“The Wild Things” by Dave Eggers
Anyone who loves the children’s book and wishes to add depth to the beloved story.
“The Wild Things” by Dave Eggers came to be through one of the most confusing lines of conception: This full-length novel is based on the screenplay of “Where the Wild Things Are” by Eggers and Spike Jonze. The screenplay is, of course, based on the children’s book of the same name by Maurice Sendak. Basically, this book is the adult version of one of our favorite books from childhood.
And this novel does not disappoint. Just like the film adaptation, this story gives so much more depth and intricacy to Max and his fantastical experiences with the beasts on their faraway island. While the premise and simplicity of the children’s picture book remains throughout, this adventure explores Max’s troubled home life and illustrates just why it becomes the reason for his initial departure. His snarky sister and her douchebag friends would be enough to convince us that we should sail away too. By delving into Max’s familial relations, both in the real world and with the family of monsters he meets, his character becomes instantly relatable for any person struggling to negotiate their place in the world.

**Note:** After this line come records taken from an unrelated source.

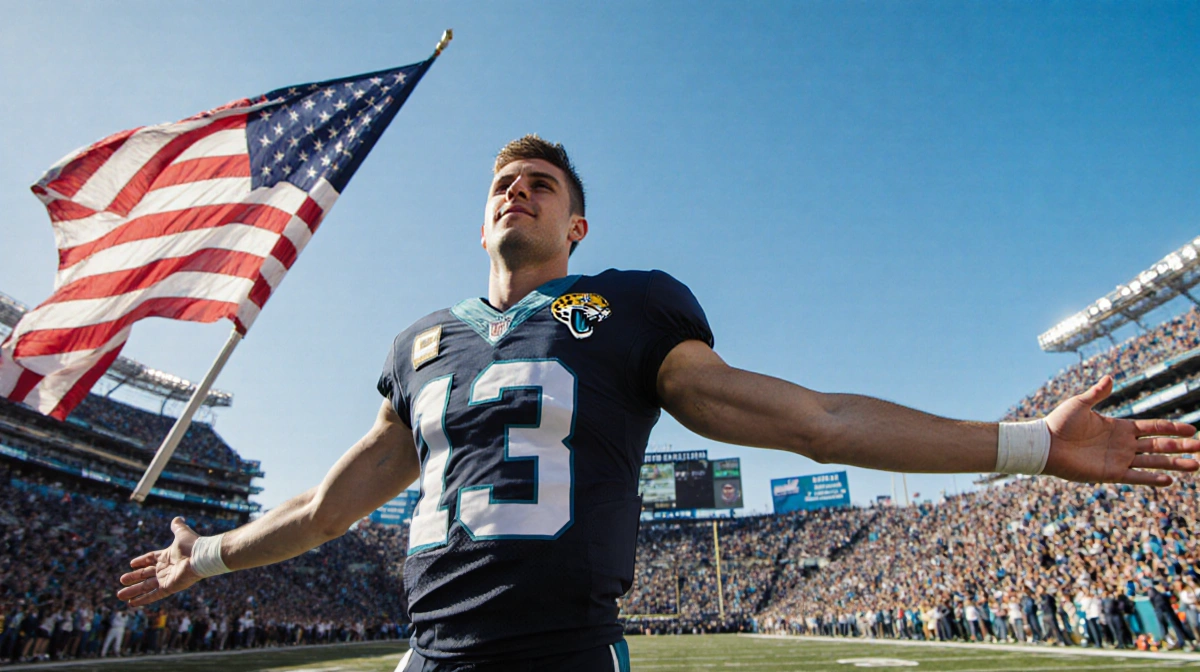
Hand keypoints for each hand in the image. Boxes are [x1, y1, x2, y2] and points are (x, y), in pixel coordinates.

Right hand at [116, 517, 203, 606]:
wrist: (201, 557)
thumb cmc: (192, 545)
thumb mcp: (182, 533)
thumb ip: (177, 526)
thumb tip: (177, 518)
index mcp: (167, 556)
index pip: (151, 559)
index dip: (141, 561)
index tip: (131, 564)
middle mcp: (165, 568)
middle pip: (145, 574)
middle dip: (133, 578)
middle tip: (122, 580)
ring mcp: (166, 579)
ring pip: (146, 587)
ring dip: (133, 591)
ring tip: (119, 595)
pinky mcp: (168, 587)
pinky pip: (153, 595)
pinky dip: (142, 600)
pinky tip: (131, 604)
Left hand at [1043, 375, 1199, 485]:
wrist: (1044, 445)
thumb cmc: (1059, 423)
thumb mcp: (1080, 404)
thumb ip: (1097, 393)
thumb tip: (1110, 377)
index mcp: (1120, 428)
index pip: (1153, 428)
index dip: (1172, 428)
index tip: (1192, 429)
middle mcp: (1123, 445)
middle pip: (1159, 445)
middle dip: (1181, 446)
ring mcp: (1119, 460)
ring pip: (1153, 462)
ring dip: (1174, 463)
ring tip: (1196, 465)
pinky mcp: (1110, 473)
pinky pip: (1136, 477)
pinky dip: (1152, 478)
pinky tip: (1169, 480)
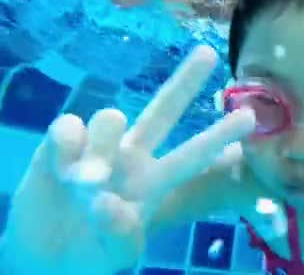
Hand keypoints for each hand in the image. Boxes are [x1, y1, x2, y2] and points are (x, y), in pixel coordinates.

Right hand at [7, 45, 254, 273]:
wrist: (48, 254)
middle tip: (209, 53)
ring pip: (111, 120)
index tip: (251, 119)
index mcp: (155, 180)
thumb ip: (120, 232)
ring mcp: (98, 146)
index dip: (219, 139)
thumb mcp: (118, 252)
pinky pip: (68, 127)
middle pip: (163, 110)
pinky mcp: (60, 143)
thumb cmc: (94, 252)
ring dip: (102, 147)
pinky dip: (68, 142)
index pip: (193, 155)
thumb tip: (109, 201)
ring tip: (89, 184)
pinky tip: (63, 166)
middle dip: (185, 82)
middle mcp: (132, 155)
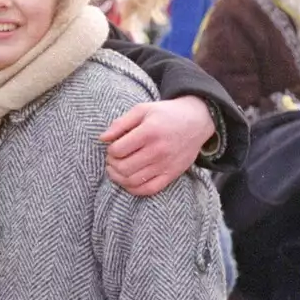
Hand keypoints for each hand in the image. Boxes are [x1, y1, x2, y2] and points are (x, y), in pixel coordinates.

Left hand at [99, 96, 213, 196]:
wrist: (197, 121)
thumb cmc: (166, 114)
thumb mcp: (142, 110)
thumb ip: (120, 123)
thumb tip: (102, 138)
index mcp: (149, 132)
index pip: (118, 150)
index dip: (110, 150)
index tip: (112, 147)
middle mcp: (158, 150)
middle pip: (123, 167)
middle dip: (112, 164)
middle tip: (112, 159)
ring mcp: (166, 164)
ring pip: (133, 181)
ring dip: (118, 177)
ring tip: (116, 169)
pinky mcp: (172, 174)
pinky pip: (149, 189)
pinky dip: (133, 189)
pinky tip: (128, 180)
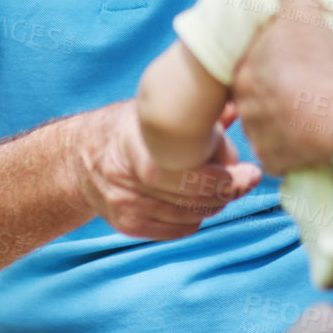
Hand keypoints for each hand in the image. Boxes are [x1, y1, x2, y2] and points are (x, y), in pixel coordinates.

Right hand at [71, 99, 261, 239]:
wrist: (81, 157)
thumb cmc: (131, 127)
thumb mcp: (158, 110)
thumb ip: (198, 110)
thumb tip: (239, 104)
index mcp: (132, 141)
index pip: (184, 169)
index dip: (222, 176)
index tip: (251, 171)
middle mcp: (123, 175)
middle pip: (190, 195)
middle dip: (226, 190)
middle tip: (247, 179)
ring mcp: (123, 204)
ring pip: (189, 215)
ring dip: (215, 204)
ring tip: (225, 187)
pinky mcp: (127, 224)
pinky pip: (177, 229)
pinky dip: (197, 217)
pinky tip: (200, 200)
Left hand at [232, 0, 332, 176]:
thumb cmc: (315, 63)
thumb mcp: (303, 11)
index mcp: (244, 70)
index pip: (246, 61)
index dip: (263, 57)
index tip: (281, 56)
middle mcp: (244, 106)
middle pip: (253, 94)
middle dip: (270, 90)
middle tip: (296, 83)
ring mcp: (259, 136)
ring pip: (265, 124)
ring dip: (280, 118)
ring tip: (306, 110)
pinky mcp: (277, 161)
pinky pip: (280, 153)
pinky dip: (292, 146)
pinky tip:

From the moment that Max arrives on the island after an impossibly long journey across the open ocean, the reader is inclined to assume that this is all a figment of Max’s imagination and a temporary reprieve from his reality. However, this assumption gradually changes as you, along with Max, get to know the creatures that inhabit this place. The beasts are given realistic and unique personalities that come to define not only themselves but also how they interact with everyone else. They are so wonderfully conceived and articulated by Eggers that their place in reality becomes hard to question. The relationships that Max forms with these monsters seem just as meaningful and important, if not more so, as those that Max forms with his actual family.
While this book is a very quick read, you still left the book feeling like you have completed an adventure with Max and are sad to see him return to reality without you there beside him. The novel serves to return us to that coveted feeling of childhood innocence and exhilaration with the unexpected encounters of life. Isn’t that what everyone wants out of an excellent book? Just to escape the stresses of college life and sail away on a quest for excitement? This book delivers that in spades.